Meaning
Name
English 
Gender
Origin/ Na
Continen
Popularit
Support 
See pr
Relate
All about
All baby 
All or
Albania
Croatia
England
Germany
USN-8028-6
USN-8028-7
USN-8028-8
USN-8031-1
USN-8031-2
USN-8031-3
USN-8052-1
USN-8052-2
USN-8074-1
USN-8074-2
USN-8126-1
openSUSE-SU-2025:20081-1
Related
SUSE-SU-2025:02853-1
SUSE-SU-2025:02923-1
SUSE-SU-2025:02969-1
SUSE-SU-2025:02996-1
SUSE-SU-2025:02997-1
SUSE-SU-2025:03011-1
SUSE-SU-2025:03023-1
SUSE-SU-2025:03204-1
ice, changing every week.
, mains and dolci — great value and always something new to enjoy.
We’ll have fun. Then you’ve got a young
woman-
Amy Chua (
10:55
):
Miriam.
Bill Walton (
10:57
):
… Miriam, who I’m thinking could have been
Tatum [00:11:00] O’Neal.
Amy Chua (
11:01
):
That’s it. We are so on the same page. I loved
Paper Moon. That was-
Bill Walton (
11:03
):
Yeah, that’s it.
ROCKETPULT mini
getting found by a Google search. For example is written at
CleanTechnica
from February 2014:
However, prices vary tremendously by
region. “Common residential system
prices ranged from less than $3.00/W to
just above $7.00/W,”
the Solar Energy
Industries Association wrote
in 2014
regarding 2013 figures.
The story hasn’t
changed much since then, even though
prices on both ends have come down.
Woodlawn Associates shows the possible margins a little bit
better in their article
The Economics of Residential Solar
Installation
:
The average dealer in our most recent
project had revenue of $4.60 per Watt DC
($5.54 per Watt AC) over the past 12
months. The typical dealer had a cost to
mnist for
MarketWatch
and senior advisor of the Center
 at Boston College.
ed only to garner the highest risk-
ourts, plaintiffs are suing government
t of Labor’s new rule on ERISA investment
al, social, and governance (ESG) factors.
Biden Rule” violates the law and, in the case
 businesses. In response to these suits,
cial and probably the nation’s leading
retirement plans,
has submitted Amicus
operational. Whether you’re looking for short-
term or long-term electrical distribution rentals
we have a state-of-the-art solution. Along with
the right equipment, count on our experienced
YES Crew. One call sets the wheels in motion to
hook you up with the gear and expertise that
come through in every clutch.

- - -

» **About this exercise**:
Please render these lines as a JSON list of strings, one string per line, leaving out any blank lines.

» **Your solution**:
[
  "Meaning",
  "Name",
  "English ",
  "Gender",
  "Origin/ Na",
  "Continen",
  "Popularit",
  "Support ",
  "See pr",
  "Relate",
  "All about",
  "All baby ",
  "All or",
  "Albania",
  "Croatia",
  "England",
  "Germany",
  "USN-8028-6",
  "USN-8028-7",
  "USN-8028-8",
  "USN-8031-1",
  "USN-8031-2",
  "USN-8031-3",
  "USN-8052-1",
  "USN-8052-2",
  "USN-8074-1",
  "USN-8074-2",
  "USN-8126-1",
  "openSUSE-SU-2025:20081-1",
  "Related",
  "SUSE-SU-2025:02853-1",
  "SUSE-SU-2025:02923-1",
  "SUSE-SU-2025:02969-1",
  "SUSE-SU-2025:02996-1",
  "SUSE-SU-2025:02997-1",
  "SUSE-SU-2025:03011-1",
  "SUSE-SU-2025:03023-1",
  "SUSE-SU-2025:03204-1",
  "ice, changing every week.",
  ", mains and dolci — great value and always something new to enjoy.",
  "We’ll have fun. Then you’ve got a young",
  "woman-",
  "Amy Chua (",
  "10:55",
  "):",
  "Miriam.",
  "Bill Walton (",
  "10:57",
  "):",
  "… Miriam, who I’m thinking could have been",
  "Tatum [00:11:00] O’Neal.",
  "Amy Chua (",
  "11:01",
  "):",
  "That’s it. We are so on the same page. I loved",
  "Paper Moon. That was-",
  "Bill Walton (",
  "11:03",
  "):",
  "Yeah, that’s it.",
  "ROCKETPULT mini",
  "getting found by a Google search. For example is written at",
  "CleanTechnica",
  "from February 2014:",
  "However, prices vary tremendously by",
  "region. “Common residential system",
  "prices ranged from less than $3.00/W to",
  "just above $7.00/W,”",
  "the Solar Energy",
  "Industries Association wrote",
  "in 2014",
  "regarding 2013 figures.",
  "The story hasn’t",
  "changed much since then, even though",
  "prices on both ends have come down.",
  "Woodlawn Associates shows the possible margins a little bit",
  "better in their article",
  "The Economics of Residential Solar",
  "Installation",
  ":",
  "The average dealer in our most recent",
  "project had revenue of $4.60 per Watt DC",
  "($5.54 per Watt AC) over the past 12",
  "months. The typical dealer had a cost to",
  "mnist for",
  "MarketWatch",
  "and senior advisor of the Center",
  " at Boston College.",
  "ed only to garner the highest risk-",
  "ourts, plaintiffs are suing government",
  "t of Labor’s new rule on ERISA investment",
  "al, social, and governance (ESG) factors.",
  "Biden Rule” violates the law and, in the case",
  " businesses. In response to these suits,",
  "cial and probably the nation’s leading",
  "retirement plans,",
  "has submitted Amicus",
  "operational. Whether you’re looking for short-",
  "term or long-term electrical distribution rentals",
  "we have a state-of-the-art solution. Along with",
  "the right equipment, count on our experienced",
  "YES Crew. One call sets the wheels in motion to",
  "hook you up with the gear and expertise that",
  "come through in every clutch."
]